§ TASK BRIEF: Every line below from the one with "には一点の落ち度も非もない。なのに、親の罪は他" through the one with "務運輸局在進行驗收時發現天橋飾面的施工質量存在缺" is to be repeated exactly, with no picture among them.

[Dataset entries]
-=-=-=-=-

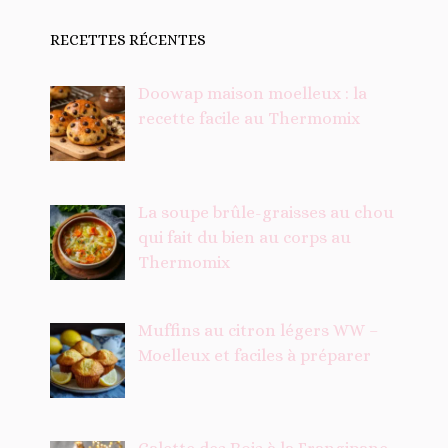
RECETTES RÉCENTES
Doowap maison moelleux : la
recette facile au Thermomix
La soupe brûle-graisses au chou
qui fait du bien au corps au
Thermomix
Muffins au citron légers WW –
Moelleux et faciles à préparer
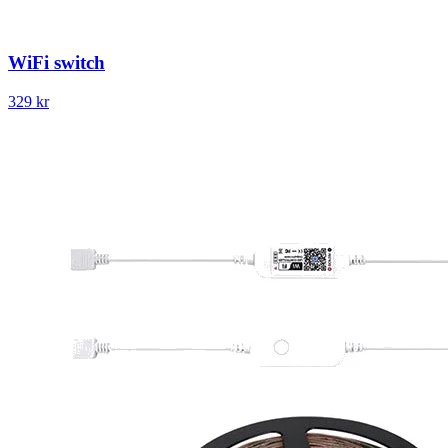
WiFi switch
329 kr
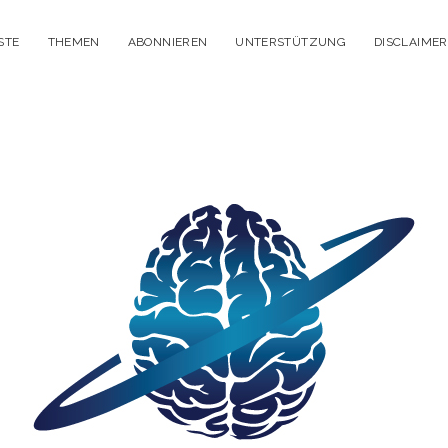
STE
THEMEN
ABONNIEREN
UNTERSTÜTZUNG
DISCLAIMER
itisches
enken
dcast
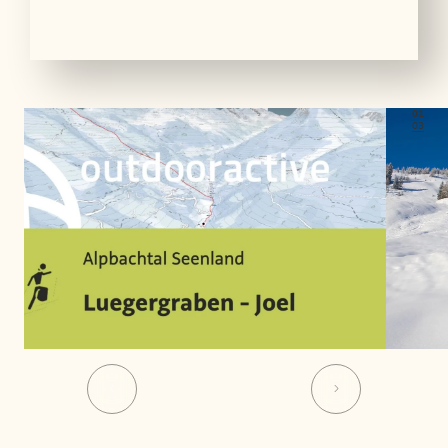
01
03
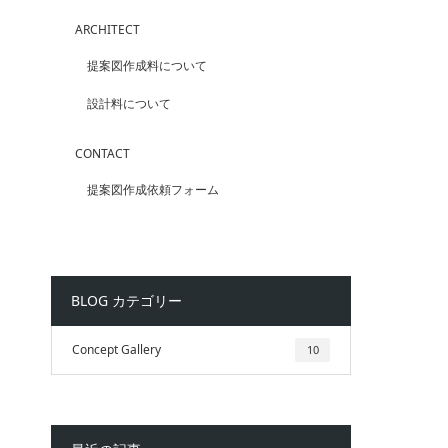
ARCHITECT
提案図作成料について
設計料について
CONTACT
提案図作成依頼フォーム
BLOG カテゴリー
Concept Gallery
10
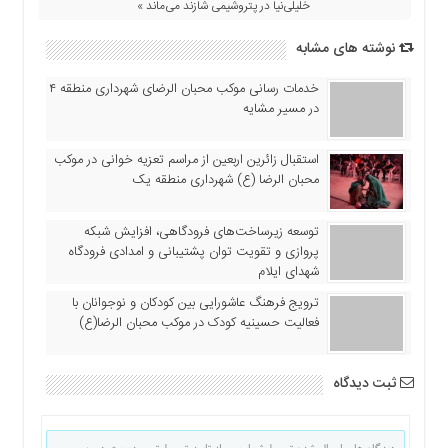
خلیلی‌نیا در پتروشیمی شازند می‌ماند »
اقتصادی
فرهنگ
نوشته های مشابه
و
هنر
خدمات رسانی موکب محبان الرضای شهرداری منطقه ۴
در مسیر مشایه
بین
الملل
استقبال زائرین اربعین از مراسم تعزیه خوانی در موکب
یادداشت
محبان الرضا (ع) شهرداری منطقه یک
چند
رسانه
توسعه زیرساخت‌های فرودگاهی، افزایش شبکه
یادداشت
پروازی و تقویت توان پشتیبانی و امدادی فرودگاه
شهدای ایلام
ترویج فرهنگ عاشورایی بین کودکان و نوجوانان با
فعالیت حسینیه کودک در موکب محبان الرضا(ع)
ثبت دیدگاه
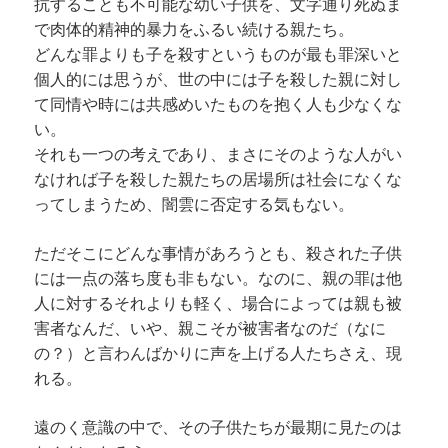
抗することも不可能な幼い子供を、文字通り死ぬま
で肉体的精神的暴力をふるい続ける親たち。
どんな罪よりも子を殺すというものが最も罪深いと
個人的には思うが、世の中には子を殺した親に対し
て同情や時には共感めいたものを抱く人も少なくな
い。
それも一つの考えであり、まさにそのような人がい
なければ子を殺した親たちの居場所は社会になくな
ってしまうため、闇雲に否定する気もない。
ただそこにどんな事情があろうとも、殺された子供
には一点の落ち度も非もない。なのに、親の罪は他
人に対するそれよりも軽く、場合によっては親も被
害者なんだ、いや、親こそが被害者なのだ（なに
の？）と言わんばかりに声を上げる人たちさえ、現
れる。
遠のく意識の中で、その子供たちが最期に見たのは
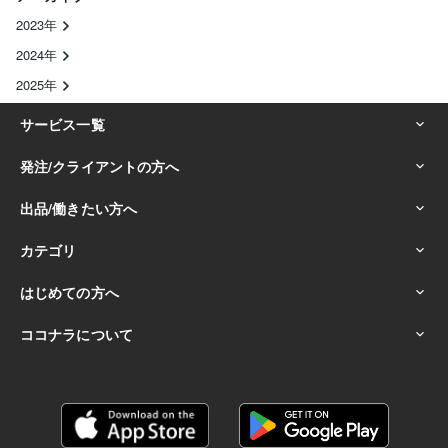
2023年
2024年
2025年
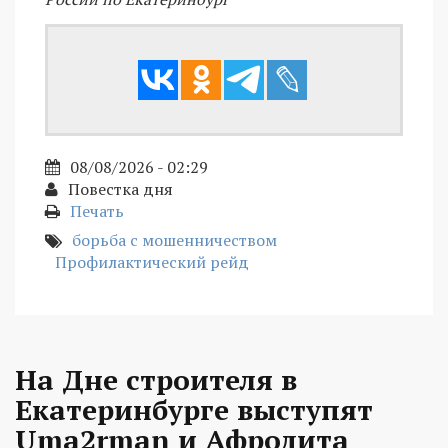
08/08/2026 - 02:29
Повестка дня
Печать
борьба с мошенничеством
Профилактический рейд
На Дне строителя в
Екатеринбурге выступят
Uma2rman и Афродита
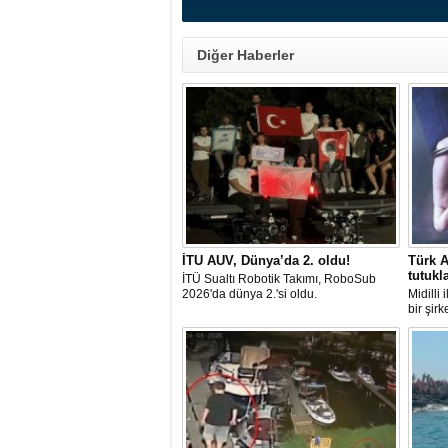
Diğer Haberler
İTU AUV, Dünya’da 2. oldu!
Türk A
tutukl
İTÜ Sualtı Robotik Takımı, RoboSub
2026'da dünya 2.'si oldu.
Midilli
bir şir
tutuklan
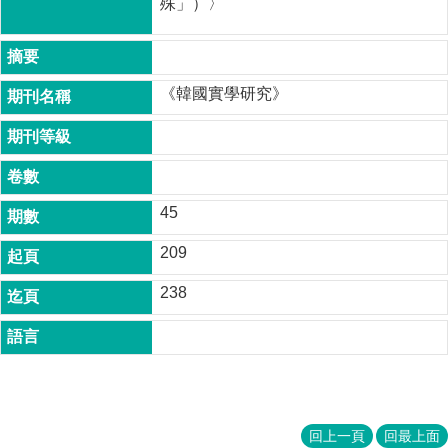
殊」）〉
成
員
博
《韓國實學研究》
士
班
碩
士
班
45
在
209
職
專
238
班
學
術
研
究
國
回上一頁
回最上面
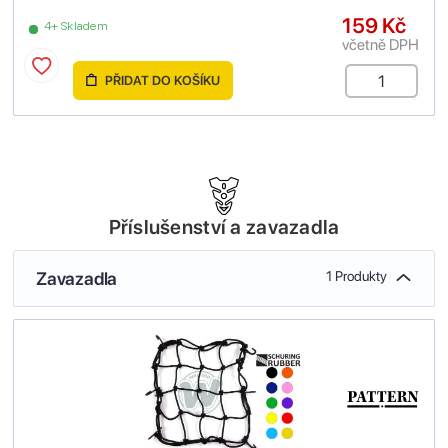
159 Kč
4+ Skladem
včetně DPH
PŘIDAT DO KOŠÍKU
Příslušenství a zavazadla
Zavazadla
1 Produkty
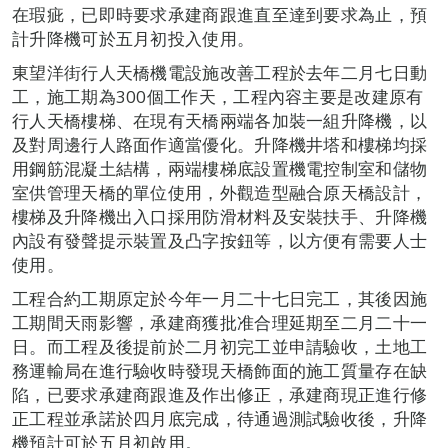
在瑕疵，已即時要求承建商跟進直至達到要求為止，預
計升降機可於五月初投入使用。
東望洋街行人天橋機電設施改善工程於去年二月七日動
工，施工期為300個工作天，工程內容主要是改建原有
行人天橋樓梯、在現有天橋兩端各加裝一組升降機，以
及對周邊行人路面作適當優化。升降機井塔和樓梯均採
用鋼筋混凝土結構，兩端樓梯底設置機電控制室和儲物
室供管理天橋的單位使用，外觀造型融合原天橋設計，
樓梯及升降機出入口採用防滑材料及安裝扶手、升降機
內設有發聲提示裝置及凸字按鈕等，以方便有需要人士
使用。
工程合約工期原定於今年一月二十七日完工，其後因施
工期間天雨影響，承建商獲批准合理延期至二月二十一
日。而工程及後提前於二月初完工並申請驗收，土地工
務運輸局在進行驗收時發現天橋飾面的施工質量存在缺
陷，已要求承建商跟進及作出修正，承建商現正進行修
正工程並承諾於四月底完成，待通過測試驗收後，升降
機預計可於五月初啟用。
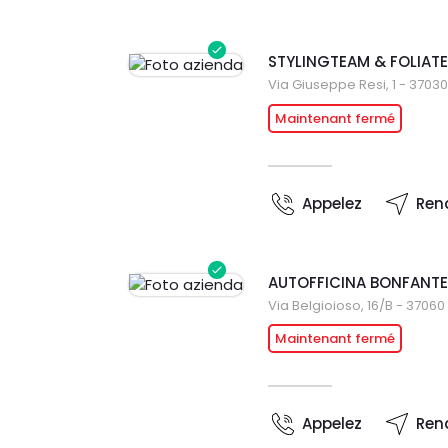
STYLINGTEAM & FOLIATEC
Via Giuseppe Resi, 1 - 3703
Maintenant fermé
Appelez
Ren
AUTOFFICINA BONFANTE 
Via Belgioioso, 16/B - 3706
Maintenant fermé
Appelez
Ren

-=-=-=-=-

§ YOUR RESPONSE:
には一点の落ち度も非もない。なのに、親の罪は他
人に対するそれよりも軽く、場合によっては親も被
害者なんだ、いや、親こそが被害者なのだ（なに
の？）と言わんばかりに声を上げる人たちさえ、現
れる。
遠のく意識の中で、その子供たちが最期に見たのは
2023年
2024年
2025年
08/08/2026 - 02:29
Повестка дня
Печать
борьба с мошенничеством
Профилактический рейд
На Дне строителя в
Екатеринбурге выступят
Uma2rman и Афродита
Diğer Haberler
İTU AUV, Dünya’da 2. oldu!
Türk A
tutukl
İTÜ Sualtı Robotik Takımı, RoboSub
2026'da dünya 2.'si oldu.
Midilli
bir şir
tutuklan
殊」）〉
成
員
博
《韓國實學研究》
士
班
碩
士
班
45
在
209
職
專
238
班
學
術
研
究
國
回上一頁
回最上面
159 Kč
4+ Skladem
včetně DPH
PŘIDAT DO KOŠÍKU
Příslušenství a zavazadla
Zavazadla
1 Produkty
在瑕疵，已即時要求承建商跟進直至達到要求為止，預
計升降機可於五月初投入使用。
東望洋街行人天橋機電設施改善工程於去年二月七日動
工，施工期為300個工作天，工程內容主要是改建原有
行人天橋樓梯、在現有天橋兩端各加裝一組升降機，以
及對周邊行人路面作適當優化。升降機井塔和樓梯均採
用鋼筋混凝土結構，兩端樓梯底設置機電控制室和儲物
室供管理天橋的單位使用，外觀造型融合原天橋設計，
樓梯及升降機出入口採用防滑材料及安裝扶手、升降機
內設有發聲提示裝置及凸字按鈕等，以方便有需要人士
使用。
工程合約工期原定於今年一月二十七日完工，其後因施
工期間天雨影響，承建商獲批准合理延期至二月二十一
日。而工程及後提前於二月初完工並申請驗收，土地工
務運輸局在進行驗收時發現天橋飾面的施工質量存在缺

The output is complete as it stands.